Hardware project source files
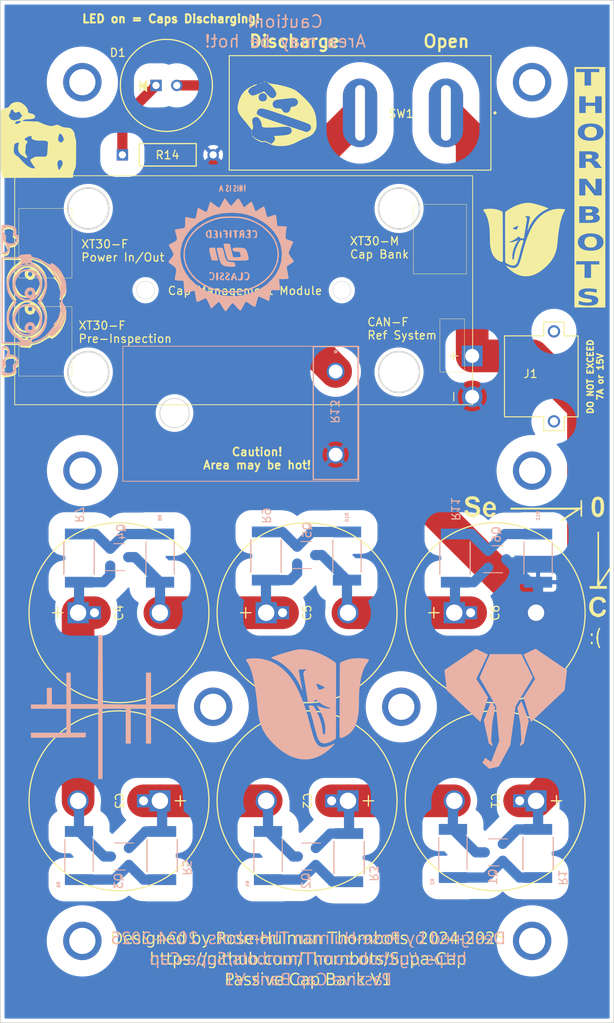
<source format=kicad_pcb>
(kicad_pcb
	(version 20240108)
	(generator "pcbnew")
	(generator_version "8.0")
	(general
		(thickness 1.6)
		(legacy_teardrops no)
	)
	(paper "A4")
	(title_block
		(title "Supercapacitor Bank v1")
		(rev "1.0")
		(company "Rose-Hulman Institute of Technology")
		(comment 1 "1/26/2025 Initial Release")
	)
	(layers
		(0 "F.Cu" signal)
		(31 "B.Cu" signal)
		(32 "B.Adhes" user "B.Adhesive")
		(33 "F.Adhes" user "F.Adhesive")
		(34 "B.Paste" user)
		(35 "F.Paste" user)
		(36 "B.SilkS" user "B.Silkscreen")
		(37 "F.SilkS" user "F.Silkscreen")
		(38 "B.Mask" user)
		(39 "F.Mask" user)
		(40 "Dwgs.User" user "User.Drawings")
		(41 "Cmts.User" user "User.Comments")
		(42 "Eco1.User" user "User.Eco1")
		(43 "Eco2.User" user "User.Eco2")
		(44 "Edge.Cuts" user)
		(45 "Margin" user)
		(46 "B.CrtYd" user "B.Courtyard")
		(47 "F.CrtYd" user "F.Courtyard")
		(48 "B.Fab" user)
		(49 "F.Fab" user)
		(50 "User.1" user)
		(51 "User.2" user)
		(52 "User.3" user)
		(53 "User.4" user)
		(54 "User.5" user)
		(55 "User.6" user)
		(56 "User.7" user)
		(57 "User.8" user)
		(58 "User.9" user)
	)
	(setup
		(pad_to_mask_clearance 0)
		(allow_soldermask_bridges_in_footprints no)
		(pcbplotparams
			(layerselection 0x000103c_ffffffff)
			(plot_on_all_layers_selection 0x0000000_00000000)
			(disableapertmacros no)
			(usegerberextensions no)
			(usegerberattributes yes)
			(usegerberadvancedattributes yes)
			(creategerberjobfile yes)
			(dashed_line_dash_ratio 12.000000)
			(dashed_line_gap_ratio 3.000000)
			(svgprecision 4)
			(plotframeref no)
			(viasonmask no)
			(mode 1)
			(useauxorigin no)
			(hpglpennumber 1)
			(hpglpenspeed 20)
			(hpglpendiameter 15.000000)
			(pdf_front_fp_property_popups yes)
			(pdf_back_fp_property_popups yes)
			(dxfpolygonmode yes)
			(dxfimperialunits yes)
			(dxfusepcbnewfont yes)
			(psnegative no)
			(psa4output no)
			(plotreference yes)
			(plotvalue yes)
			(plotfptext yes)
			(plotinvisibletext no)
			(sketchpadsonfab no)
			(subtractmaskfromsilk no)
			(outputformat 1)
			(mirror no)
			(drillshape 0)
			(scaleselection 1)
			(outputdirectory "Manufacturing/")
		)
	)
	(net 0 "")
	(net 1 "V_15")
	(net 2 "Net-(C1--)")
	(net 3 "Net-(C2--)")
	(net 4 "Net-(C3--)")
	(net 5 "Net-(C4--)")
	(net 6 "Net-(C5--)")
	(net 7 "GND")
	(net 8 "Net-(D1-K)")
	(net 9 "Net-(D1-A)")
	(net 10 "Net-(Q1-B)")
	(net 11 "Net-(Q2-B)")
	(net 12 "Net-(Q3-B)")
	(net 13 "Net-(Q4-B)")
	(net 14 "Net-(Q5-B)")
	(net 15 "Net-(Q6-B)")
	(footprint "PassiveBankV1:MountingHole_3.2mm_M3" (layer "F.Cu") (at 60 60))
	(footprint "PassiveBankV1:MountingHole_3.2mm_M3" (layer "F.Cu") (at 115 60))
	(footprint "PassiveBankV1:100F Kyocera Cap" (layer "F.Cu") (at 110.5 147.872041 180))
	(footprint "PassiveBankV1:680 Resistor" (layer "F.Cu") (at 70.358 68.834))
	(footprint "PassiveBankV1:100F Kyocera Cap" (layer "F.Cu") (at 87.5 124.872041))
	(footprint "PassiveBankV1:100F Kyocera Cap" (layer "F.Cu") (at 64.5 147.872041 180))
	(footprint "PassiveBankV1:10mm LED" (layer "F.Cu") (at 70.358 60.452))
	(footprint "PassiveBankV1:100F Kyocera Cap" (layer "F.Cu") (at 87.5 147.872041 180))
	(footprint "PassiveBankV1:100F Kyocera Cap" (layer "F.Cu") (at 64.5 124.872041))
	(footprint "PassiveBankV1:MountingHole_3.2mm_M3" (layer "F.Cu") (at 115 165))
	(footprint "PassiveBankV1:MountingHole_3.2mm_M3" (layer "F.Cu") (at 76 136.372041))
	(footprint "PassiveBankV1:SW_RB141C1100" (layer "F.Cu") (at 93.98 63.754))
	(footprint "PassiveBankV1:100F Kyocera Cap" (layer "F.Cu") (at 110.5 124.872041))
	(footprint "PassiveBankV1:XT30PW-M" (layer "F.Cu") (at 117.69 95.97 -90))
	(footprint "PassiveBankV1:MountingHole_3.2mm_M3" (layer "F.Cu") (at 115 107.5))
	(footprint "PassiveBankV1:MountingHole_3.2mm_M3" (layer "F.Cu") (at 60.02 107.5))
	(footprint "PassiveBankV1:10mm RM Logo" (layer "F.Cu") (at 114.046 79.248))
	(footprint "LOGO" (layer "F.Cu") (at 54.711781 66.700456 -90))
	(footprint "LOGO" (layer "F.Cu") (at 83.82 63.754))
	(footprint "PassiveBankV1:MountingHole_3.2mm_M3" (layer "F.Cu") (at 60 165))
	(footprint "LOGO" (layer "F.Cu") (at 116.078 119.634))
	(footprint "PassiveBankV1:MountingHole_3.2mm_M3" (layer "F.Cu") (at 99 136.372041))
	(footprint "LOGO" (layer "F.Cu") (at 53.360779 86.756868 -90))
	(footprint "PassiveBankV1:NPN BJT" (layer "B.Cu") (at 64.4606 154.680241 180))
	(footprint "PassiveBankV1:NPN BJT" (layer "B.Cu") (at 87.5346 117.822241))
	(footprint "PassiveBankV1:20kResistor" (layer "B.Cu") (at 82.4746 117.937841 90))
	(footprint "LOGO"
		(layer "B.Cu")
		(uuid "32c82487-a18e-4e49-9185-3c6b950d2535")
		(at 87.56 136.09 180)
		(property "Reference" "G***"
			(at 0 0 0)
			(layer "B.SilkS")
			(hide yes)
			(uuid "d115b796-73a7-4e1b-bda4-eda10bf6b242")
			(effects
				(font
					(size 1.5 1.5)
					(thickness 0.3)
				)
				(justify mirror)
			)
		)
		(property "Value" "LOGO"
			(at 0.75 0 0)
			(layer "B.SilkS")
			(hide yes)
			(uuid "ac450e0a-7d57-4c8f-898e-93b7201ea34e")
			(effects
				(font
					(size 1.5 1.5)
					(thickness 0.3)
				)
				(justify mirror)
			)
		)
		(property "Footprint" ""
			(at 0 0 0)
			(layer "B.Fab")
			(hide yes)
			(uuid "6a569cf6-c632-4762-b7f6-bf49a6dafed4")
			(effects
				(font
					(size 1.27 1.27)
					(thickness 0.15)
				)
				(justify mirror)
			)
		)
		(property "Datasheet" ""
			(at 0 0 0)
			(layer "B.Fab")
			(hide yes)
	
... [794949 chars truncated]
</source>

---

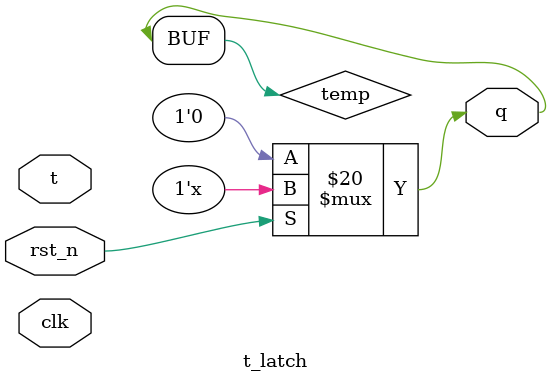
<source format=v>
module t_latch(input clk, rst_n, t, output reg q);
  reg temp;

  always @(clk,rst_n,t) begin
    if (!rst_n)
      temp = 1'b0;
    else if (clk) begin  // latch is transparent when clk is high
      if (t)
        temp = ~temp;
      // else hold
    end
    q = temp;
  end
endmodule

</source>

ABOUT THIS EXERCISE: Copy out the range of lines above starting at the line with "(at 99 136.372041))" and ending at the line with "(at 87.5346 117.822241))", exactly and including both.

ANSWER BELOW:
	(footprint "PassiveBankV1:MountingHole_3.2mm_M3" (layer "F.Cu") (at 99 136.372041))
	(footprint "LOGO" (layer "F.Cu") (at 53.360779 86.756868 -90))
	(footprint "PassiveBankV1:NPN BJT" (layer "B.Cu") (at 64.4606 154.680241 180))
	(footprint "PassiveBankV1:NPN BJT" (layer "B.Cu") (at 87.5346 117.822241))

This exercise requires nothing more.